Godwin Scerri and Charles Pulis, formerly members of the Missionary Society of St Paul, were sentenced in August last year to five and six years imprisonment respectively for sexually abusing boys in their care at St Joseph Home in Sta Venera. They were free pending the appeal.
The prison terms were confirmed this morning in an judgment delivered by Mr Justice David Scicluna before a packed hall.

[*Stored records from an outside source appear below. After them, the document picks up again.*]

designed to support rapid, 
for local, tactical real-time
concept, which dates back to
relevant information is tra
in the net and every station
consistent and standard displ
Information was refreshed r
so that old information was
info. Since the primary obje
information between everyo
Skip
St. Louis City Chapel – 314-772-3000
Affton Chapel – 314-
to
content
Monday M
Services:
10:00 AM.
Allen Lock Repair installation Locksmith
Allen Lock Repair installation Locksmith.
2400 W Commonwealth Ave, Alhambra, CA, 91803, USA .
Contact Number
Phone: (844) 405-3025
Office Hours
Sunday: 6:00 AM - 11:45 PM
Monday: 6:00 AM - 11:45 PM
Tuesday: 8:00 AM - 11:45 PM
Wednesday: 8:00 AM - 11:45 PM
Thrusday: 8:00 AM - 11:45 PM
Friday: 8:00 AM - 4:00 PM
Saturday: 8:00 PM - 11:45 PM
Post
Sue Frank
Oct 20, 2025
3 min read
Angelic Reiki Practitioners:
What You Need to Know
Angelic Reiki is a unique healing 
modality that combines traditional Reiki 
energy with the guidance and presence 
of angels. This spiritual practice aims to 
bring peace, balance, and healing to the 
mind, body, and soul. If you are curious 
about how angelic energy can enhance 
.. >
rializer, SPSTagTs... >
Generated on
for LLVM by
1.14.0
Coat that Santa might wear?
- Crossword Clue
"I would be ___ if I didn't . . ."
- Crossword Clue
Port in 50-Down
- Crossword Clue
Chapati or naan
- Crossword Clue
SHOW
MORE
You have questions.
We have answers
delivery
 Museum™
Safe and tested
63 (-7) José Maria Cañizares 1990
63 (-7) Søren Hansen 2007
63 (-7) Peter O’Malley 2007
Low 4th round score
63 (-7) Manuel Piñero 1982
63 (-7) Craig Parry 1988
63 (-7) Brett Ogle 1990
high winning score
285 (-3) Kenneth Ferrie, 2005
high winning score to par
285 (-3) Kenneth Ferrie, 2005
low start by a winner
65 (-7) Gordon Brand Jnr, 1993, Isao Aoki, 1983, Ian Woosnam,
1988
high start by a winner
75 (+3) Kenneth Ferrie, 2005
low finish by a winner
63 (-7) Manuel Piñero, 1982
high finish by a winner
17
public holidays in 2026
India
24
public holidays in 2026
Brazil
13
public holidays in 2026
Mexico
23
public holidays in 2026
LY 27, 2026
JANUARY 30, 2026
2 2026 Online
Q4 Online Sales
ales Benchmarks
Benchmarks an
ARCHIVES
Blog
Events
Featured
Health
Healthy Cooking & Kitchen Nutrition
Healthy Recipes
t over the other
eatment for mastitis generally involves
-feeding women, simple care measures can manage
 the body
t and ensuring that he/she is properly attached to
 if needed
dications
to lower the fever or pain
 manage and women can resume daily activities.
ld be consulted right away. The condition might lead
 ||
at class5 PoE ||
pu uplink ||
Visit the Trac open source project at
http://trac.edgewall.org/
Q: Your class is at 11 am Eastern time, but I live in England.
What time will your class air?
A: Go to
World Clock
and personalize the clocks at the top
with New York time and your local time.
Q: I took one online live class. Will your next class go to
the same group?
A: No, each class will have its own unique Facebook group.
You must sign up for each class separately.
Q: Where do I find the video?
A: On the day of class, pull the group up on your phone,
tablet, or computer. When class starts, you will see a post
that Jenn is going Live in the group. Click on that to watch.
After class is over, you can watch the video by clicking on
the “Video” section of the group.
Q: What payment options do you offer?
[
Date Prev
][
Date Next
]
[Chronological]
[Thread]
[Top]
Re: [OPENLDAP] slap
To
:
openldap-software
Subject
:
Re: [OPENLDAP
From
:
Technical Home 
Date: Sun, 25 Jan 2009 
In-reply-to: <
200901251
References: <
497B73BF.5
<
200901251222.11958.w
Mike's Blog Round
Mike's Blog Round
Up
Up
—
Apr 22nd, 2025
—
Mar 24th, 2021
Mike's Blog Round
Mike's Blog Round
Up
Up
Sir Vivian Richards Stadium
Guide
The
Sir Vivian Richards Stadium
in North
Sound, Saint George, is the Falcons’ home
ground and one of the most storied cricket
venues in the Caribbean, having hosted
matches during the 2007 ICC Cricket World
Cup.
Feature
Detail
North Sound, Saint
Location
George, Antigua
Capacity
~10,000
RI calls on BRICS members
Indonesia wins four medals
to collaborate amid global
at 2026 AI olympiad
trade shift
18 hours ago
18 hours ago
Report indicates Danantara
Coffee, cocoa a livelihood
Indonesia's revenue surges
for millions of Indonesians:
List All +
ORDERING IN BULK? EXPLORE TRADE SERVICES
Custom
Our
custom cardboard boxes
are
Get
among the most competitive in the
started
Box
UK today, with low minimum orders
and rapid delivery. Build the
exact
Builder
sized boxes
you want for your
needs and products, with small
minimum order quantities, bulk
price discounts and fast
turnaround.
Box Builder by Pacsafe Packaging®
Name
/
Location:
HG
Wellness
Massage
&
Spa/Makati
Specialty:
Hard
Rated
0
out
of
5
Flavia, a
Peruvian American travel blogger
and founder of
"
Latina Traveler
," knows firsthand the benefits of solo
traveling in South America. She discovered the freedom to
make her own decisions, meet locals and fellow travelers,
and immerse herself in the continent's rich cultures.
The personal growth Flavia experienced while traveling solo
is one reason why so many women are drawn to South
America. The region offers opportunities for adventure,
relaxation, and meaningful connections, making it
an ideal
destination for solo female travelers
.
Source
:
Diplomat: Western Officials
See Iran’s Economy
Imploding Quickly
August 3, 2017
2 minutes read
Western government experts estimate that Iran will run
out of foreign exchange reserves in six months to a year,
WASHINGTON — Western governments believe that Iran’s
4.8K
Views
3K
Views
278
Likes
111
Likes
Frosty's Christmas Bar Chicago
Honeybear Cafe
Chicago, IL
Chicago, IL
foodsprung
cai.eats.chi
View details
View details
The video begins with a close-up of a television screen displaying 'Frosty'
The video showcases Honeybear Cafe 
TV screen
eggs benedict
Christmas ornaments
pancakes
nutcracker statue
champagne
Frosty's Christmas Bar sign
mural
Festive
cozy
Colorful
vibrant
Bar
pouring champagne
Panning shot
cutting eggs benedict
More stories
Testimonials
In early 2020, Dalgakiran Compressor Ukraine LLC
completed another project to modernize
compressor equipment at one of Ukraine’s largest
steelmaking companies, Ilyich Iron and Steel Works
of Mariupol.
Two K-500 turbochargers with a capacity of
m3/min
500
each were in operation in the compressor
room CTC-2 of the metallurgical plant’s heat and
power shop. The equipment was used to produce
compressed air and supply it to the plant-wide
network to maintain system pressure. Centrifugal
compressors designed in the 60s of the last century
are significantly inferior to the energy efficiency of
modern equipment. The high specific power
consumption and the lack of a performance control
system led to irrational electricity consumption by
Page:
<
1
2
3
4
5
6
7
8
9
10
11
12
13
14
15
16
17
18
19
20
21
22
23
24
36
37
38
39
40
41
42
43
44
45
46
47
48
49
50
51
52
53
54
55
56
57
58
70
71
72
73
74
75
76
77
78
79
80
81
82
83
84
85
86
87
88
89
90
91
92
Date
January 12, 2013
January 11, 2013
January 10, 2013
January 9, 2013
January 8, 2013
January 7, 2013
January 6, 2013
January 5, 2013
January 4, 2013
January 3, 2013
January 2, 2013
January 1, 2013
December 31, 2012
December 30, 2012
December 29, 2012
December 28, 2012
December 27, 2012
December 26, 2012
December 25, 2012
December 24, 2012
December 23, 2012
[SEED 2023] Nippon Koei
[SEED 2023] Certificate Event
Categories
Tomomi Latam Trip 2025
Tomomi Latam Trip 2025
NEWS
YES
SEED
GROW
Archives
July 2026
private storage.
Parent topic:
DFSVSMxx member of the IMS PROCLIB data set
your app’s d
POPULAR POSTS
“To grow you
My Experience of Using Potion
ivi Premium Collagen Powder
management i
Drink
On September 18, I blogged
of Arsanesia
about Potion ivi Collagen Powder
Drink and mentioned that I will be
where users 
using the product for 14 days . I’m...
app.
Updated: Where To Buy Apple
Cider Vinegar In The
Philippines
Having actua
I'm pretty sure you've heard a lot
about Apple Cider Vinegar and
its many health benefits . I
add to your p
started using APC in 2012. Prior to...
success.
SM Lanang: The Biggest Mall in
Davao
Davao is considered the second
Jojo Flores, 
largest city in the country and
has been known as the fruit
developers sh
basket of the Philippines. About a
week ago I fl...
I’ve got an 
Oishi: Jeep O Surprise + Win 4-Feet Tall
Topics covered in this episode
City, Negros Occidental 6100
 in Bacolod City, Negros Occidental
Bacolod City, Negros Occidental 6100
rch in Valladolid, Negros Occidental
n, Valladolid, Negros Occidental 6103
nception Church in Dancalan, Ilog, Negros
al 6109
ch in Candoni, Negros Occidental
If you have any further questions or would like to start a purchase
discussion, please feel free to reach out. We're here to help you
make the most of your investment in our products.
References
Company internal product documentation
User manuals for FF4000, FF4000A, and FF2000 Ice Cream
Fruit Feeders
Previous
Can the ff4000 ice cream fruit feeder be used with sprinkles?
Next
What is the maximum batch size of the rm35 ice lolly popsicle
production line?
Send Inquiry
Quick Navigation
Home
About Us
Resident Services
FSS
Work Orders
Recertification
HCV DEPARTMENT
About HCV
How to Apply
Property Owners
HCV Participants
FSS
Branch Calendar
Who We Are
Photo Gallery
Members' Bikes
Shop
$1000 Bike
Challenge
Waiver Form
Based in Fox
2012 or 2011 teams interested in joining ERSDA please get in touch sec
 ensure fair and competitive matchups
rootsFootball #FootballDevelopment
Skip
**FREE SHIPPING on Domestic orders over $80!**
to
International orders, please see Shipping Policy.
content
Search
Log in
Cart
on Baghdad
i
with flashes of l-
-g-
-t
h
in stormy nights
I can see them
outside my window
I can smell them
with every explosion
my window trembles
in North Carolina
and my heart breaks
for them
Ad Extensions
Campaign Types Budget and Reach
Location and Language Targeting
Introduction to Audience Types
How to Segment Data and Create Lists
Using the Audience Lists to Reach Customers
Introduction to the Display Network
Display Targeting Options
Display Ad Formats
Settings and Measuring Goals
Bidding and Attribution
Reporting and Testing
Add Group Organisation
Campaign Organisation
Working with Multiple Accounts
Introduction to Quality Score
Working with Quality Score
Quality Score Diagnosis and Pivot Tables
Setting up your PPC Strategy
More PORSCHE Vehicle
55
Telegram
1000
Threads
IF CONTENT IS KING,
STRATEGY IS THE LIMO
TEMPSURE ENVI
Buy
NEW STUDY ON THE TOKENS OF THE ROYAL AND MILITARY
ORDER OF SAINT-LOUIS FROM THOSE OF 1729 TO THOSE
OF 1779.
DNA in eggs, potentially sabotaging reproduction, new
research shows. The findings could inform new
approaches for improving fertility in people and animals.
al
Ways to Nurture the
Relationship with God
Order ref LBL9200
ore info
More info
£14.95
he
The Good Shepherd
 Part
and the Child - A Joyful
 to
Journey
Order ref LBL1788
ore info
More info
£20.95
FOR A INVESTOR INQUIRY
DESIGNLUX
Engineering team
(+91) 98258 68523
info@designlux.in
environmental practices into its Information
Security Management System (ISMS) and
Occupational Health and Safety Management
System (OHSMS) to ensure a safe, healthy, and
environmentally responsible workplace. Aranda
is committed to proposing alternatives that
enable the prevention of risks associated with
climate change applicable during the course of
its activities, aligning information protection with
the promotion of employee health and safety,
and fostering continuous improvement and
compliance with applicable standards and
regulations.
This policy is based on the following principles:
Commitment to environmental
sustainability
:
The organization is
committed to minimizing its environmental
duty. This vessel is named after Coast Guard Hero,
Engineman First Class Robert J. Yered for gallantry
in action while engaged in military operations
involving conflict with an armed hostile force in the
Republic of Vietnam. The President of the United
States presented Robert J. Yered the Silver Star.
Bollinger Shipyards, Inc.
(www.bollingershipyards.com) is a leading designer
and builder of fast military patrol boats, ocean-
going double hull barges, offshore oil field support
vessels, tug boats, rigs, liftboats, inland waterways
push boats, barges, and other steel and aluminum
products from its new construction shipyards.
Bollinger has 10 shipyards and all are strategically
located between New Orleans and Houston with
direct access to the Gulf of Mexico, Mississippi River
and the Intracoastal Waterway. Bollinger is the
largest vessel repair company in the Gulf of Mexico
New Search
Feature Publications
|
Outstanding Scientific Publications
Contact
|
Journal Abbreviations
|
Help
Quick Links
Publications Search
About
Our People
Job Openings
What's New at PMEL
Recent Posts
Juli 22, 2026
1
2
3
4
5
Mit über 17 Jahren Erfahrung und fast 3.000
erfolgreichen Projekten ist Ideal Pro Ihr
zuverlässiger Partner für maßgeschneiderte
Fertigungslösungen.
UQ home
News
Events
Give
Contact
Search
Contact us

In his sentence, Mr Justice Scicluna found that as regards the charges against Charles Pulis, the charges filed by one of the victims were time-barred. The other accused, Godwin Scerri was found not guilty of abusing one of the boys. However sentence was not changed.
The original sentence was delivered by Magistrate Saviour Demicoli in a judgement of over 100 pages. The cases happened some 20 years ago and th cases first came to public attention in September 2003.
The victims are seeking monetary compensation from the Church. Lawrence Grech, once of the victims, said on TVAM this morning that the Church was ‘an enemy’ which had cut off all contacts when the court case was instituted.
Hallelujah! Ex priest Godwin Scerri is finally behind bars where he belongs. Defrocked and behind bars. That’s the way it should be for every single one of these wolves in sheep’s clothing.
I wonder if the OPP have taken steps to have him extradited yet? If not, why not?
26 August 2011: “Ontario police want Godwin Scerri to face charges in Canada” and comments
26 August 2011: OPP anxious for priest’s return
I think if they started the process now it should all be sorted out by the time he’s ready for release from the Maltese prison? and then they could just pack this fugitive off to the airport, pop him on a plane and straight to a courtroom in London Ontario? It should be done, should it not? Justice has finally been done in Malta, it must be done in Canada.